(Source document Opens)

Three people involved in the Defend Atlanta Forest movement are facing charges of felony intimidation of an officer of the state and misdemeanor stalking for placing flyers on mailboxes in a neighborhood in Bartow County, Georgia, about 40 miles from Atlanta. The detainees were held for days in solitary confinement, a lawyer working on the case and a relative of one of the activists said.
The flyer, according to the lawyer, named a police officer who lives in the area where the activists were arrested and identified him as connected to the killing in January of forest defender Manuel “Tortuguita” Terán during a multi-agency raid on the Atlanta Forest protest encampment.
A forensics report from the Georgia Bureau of Investigation about guns fired during Tortuguita’s killing named six state patrol officers: Bryland Myers, Jerry Parrish, Jonathan Salcedo, Mark Jonathan Lamb, Ronaldo Kegel, and Royce Zah. According to public records, one of the officers named lives in the area where the activists posted flyers. The report was obtained by the Atlanta Community Press Collective, an abolitionist nonprofit media group, through an open records request.

(Source document Closes)
(Data Opens)

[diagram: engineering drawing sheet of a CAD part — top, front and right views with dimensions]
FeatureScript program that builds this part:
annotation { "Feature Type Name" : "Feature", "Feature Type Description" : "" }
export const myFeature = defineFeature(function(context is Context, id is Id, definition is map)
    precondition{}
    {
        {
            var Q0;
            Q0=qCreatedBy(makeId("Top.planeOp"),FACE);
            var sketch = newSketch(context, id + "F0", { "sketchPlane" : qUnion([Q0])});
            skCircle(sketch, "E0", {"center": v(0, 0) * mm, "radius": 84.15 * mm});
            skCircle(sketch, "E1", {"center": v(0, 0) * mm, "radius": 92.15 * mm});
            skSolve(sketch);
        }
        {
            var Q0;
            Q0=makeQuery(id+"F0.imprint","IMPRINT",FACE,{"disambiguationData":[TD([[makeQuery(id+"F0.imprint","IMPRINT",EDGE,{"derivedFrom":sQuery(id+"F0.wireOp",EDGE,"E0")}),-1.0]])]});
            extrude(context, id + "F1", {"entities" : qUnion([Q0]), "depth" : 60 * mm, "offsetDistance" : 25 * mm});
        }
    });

(Data Closes)

## Exercise
Pick up the news report on the Defend Atlanta Forest activists' arrest right after its last sentence and continue it.

## Answer to this task
Julia Dupuis, Charley, and Wednesday were arrested at a gas station outside the town of Cartersville on Friday. According to their lawyer, Lyra Foster, they drove once through the neighborhood and placed flyers on numerous mailboxes without exiting their vehicle or approaching any residents. Foster said Wednesday was a passenger in the car and not posting flyers.
If found guilty, they could each face up to 20 years in prison.
“They were not handing out flyers, they were actually extremely careful in trying to avoid doing anything illegal,” Foster said. “They posted the flyers on mailboxes, they did not even get out of the van to put flyers on the doors, and did not open the mailboxes because they thought that was potentially illegal.”
All three arrestees are being held at Bartow County Jail; all were denied bond by a magistrate judge on Monday. None of the defendants has a criminal history, nor is there any allegation of violence in the current charges. “Denying them bond was extreme,” Foster said.
According to Foster as well as Dupuis’s brother, Nicholas Kees Dupuis, the activists were held in solitary confinement until Tuesday; no reasons were given by the jail, according to the attorney.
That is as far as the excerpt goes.